» Data listing:

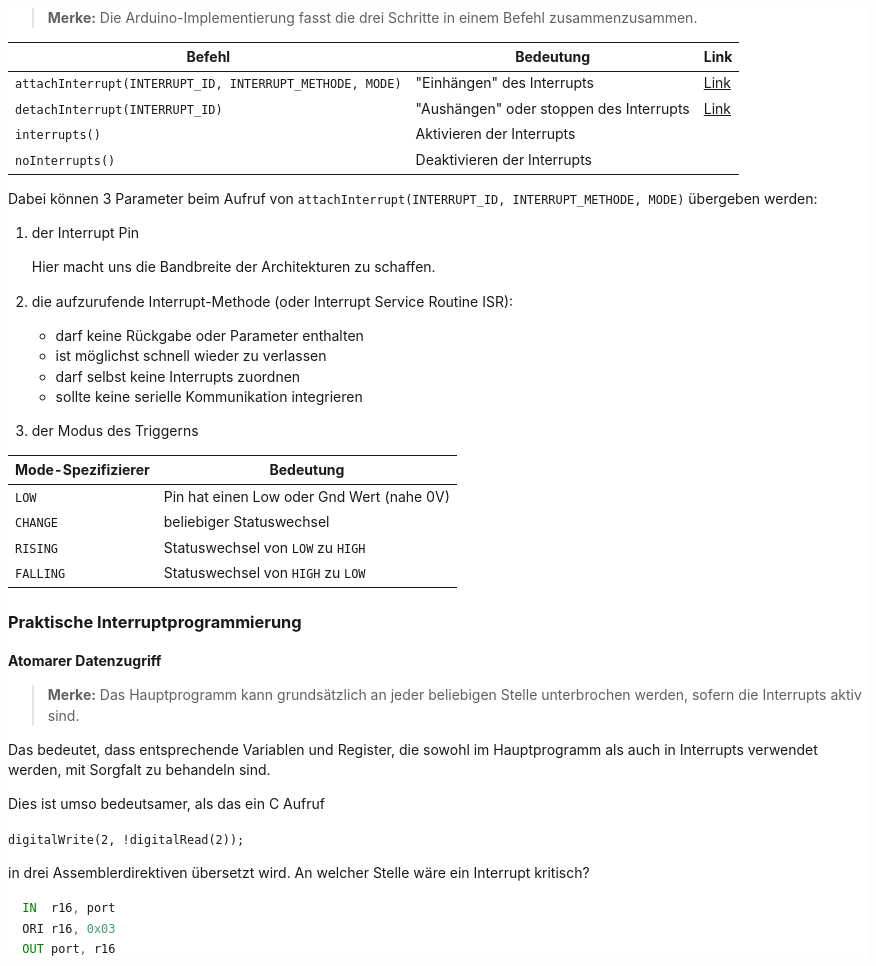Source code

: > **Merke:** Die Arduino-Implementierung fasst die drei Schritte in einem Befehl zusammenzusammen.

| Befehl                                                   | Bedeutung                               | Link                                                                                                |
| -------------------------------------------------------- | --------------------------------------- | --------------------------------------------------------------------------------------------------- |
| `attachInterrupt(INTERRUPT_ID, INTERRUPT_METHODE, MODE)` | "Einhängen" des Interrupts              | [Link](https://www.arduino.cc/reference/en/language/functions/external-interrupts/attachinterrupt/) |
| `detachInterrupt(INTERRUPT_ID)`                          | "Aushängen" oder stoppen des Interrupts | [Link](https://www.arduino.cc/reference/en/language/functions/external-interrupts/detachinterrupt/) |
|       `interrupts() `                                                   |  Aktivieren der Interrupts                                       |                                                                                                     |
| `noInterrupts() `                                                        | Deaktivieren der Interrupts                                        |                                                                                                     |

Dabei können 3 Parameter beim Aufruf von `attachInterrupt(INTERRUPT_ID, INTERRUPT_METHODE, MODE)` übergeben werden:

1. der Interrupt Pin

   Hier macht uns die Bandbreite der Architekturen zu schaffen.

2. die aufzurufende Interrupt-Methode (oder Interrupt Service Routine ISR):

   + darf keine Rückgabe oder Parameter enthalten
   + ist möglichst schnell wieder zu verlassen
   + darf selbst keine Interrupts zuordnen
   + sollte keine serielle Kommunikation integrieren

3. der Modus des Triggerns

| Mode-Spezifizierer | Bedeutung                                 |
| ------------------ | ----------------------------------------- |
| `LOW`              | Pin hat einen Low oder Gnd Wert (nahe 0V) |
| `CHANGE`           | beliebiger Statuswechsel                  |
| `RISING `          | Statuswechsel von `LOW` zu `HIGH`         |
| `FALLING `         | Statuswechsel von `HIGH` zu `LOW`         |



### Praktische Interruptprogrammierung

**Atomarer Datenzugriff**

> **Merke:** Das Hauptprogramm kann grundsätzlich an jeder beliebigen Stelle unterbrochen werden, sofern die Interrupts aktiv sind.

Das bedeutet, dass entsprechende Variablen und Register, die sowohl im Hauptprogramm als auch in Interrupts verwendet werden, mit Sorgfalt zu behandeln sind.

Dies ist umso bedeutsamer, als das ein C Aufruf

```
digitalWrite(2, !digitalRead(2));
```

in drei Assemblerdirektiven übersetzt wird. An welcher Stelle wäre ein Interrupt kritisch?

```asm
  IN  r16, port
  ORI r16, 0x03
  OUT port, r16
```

» Instructions for the task:
Search the entries above for "Hauptprogramm". Show every line that has it.

» Output for this exercise:
> **Merke:** Das Hauptprogramm kann grundsätzlich an jeder beliebigen Stelle unterbrochen werden, sofern die Interrupts aktiv sind.
Das bedeutet, dass entsprechende Variablen und Register, die sowohl im Hauptprogramm als auch in Interrupts verwendet werden, mit Sorgfalt zu behandeln sind.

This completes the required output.